An employer is obliged to consult with local unions before implementing decisions that involve a major change for employees in general or an individual union member. If the parties fail to agree, the matter can be referred to a second round of consultation at the national level. Only after that is the employer entitled to make his final decision (regardless of whether the par- ties agree or not). Employers that neglect these rules can be ordered to pay damages.

The employer also has an obligation to provide information. Unions have access to virtually all company documents.
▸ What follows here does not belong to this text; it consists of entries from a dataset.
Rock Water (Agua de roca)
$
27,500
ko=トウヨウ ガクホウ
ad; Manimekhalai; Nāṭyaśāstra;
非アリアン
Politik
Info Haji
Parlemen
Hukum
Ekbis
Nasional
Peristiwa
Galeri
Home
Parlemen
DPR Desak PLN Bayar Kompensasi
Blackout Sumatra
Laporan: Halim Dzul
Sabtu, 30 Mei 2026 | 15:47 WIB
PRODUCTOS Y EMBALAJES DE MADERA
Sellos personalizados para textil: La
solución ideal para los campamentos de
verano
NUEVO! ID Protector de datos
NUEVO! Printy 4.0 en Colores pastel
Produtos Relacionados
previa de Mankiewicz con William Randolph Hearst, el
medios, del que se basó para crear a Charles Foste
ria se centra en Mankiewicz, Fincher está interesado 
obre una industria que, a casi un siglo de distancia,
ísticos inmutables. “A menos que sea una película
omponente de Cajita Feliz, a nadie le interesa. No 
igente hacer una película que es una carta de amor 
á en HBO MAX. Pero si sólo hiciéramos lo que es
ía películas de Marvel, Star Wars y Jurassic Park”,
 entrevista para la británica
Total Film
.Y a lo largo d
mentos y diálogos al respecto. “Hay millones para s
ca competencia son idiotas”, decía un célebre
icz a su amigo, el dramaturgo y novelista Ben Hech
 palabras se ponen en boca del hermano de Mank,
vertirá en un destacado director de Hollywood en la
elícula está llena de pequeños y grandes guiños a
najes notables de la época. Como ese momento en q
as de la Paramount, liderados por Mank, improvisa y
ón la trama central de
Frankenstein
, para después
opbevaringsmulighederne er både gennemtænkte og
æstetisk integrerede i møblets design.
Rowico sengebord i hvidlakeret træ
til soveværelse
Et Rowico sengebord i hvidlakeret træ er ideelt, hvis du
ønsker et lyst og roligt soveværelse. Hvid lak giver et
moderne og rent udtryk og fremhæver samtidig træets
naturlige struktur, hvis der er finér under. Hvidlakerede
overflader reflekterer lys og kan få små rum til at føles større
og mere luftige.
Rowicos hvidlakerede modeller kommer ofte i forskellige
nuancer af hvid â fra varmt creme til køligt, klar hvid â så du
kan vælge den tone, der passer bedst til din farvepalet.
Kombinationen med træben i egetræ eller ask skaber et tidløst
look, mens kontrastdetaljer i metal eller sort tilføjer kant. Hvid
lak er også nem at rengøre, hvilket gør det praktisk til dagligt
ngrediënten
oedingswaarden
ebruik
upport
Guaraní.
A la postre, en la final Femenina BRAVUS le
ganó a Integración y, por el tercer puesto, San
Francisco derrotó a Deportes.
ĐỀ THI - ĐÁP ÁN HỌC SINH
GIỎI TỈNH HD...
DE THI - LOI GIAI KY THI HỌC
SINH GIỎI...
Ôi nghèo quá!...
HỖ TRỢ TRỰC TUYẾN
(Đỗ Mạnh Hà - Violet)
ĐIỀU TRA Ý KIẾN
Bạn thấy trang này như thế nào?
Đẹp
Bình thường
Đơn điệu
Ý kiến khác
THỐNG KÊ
In certain types of disputes, the view of the union enjoys priority until the dispute has been settled in the Labour Court or by other means.

At the request of a union, employee participation in decision-making can be regulated further through a collective agreement. SAF, LO and PTK signed such a supplementary pact in 1982. The main idea of this Agreement on Efficiency and Participation is to delegate authority to foremen and individual employees. The agreement served companies and employees well by bringing participation back to the workplace.

Under another law (1973, amended in 1976 and 1988), local unions may appoint representatives to the board of directors of most companies with at least 25 employees (there is no balloting among employees). The unions are entitled to two board members and two alternates. In companies with 1,000 or more employees operating in more than one economic sector, unions may appoint three members and three alternates. Union representatives may not hold a voting majority on company boards. They have the same rights and responsibilities as other board members, but on certain issues where e their union and the company have interests that may conflict (such as pay bargaining matters) they are disqualified from taking part in board meetings.

Financial participation, lastly, focused on the question of who should own companies. The 1976 LO Congress called for the creation of “wage-earner funds", or union-controlled investment funds. This issue became extremely controversial. Several models were presented. Five regional funds were implemented in 1984, each with a nine-member board of directors including five from the unions. Large amounts of money were collected from employers and used for buying shares in private companies. Money was collected to this system for seven years (1984 to 1990). The funds were abolished as from 1992. The money which was collected is now used for various R&D purposes.